§ **Material for this task**

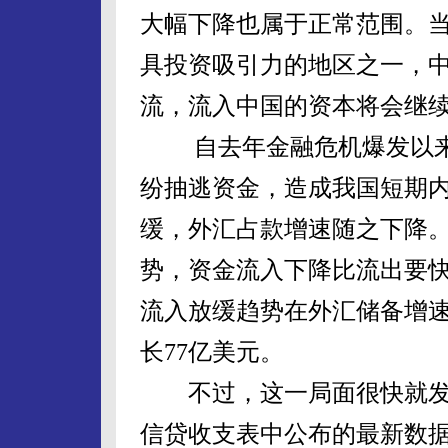
大幅下降也属于正常范围。
具投资吸引力的地区之一，
流，流入中国的资本将会继
自去年金融危机爆发以来
纷抽逃资金，造成我国短期
缓，外汇占款增速随之下降
势，资金流入下降比流出要
流入放缓趋势在外汇储备增
长77亿美元。
不过，这一局面很快就发
信贷收支表中公布的最新数据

§ **Your instructions**
Quote the records in full and exactly; skip any image.

§ **Answer to the problem**
大幅下降也属于正常范围。
具投资吸引力的地区之一，
流，流入中国的资本将会继
自去年金融危机爆发以来
纷抽逃资金，造成我国短期
缓，外汇占款增速随之下降
势，资金流入下降比流出要
流入放缓趋势在外汇储备增
长77亿美元。
不过，这一局面很快就发
信贷收支表中公布的最新数据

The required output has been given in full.